The plaintiffs bring this suit against the defendants for the price and charges of a large lot of corn, purchased by their order, on their account, and consigned to them, at Liverpool, by the ship Edinburgh, in May, 1847.

The suit was instituted on the 4th of February, 1850. The defendant, Gould, after a judgment by default, filed for answer a’general denial, on the 27th of that month. The cause was tried on the 13th of January, 1851.

The defendant moved for a continuance, on the ground that he had not yet obtained his evidence. He made affidavit that he had, in September, obtained a commission to examine witnesses in Liverpool, which had not yet been returned, and complained that the commission had been delayed sometime for the want of plaintiffs’ cross-interrogatories. We find, in the record, no order for a commission, but suppose it issued; yet, as it must have issued, as appears by defendants showing, five or six months after the cause was at issue, the failure to obtain its return could not be a sufficient reason for a continuance of the cause. Besides, deducting the delay caused by plaintiffs’ counsel to cross the interrogatories, there was ample time, for the execution and return of the commission, before the cause was tried.

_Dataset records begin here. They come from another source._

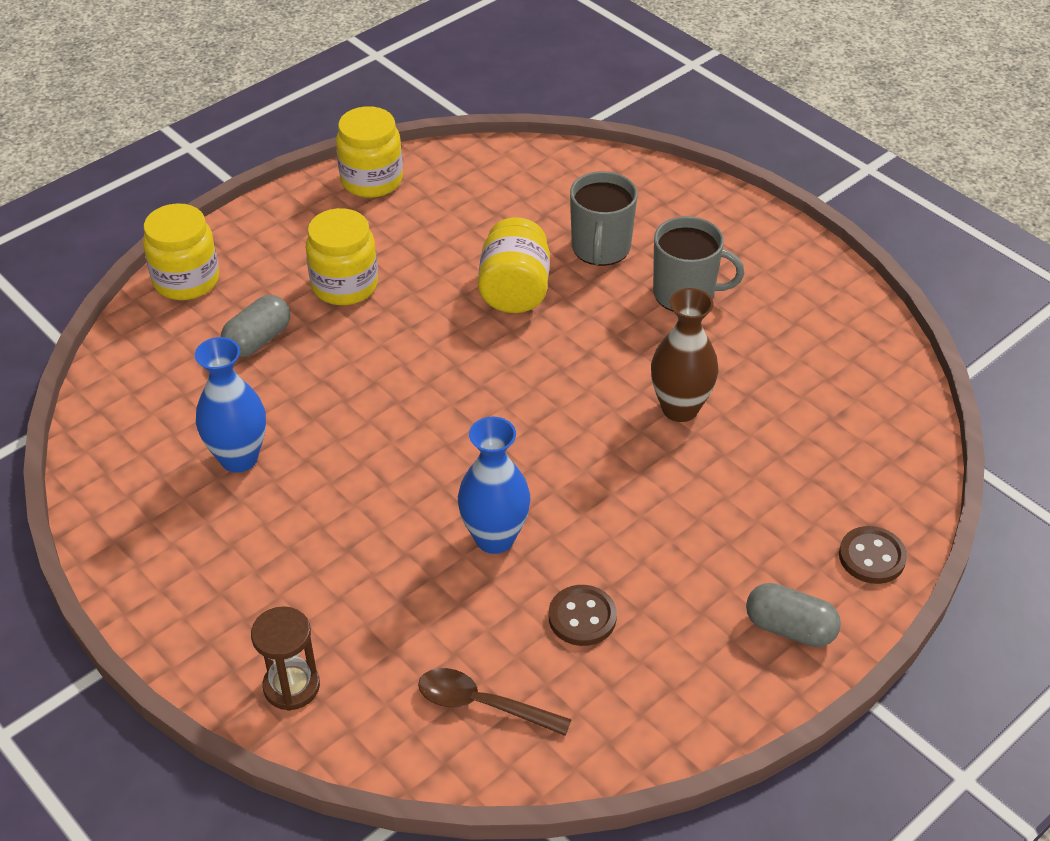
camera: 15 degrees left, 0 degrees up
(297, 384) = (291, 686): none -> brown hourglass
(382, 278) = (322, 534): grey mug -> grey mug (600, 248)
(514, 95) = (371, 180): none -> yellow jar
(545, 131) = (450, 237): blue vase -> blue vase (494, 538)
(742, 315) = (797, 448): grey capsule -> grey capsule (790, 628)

Under the circumstances presented, the absence of defendants’ counsel, when the cause was called for trial, was not a sufficient ground for its continuance. The defendant was assisted by counsel, and he had no evidence which should have produced a different result if his counsel had been present.

*454It was impossible for the district judge, without entirely disregarding the principles of law and rules of practice, so as to have subjected his court to whatever parties might in future demand, to have granted a continuance; and, as the same grounds, substantially, were presented in support of the application for a new trial, they are untenable.

And yet, from proceedings in the case, from papers spread upon the record, though not in such a manner as to have enabled the district court to have proceeded otherwise than it had done, we have reason to fear that the defendant, an unfortunate stranger, has been hardly dealt with in the whole business, and if the laws enabled us, consistently with the practice and precedents of courts, to afford relief, we would certainly endeavor todo it. We have no power, however, to reverse the judgment, as the case is presented by the record.

The judgment is affirmed, with costs.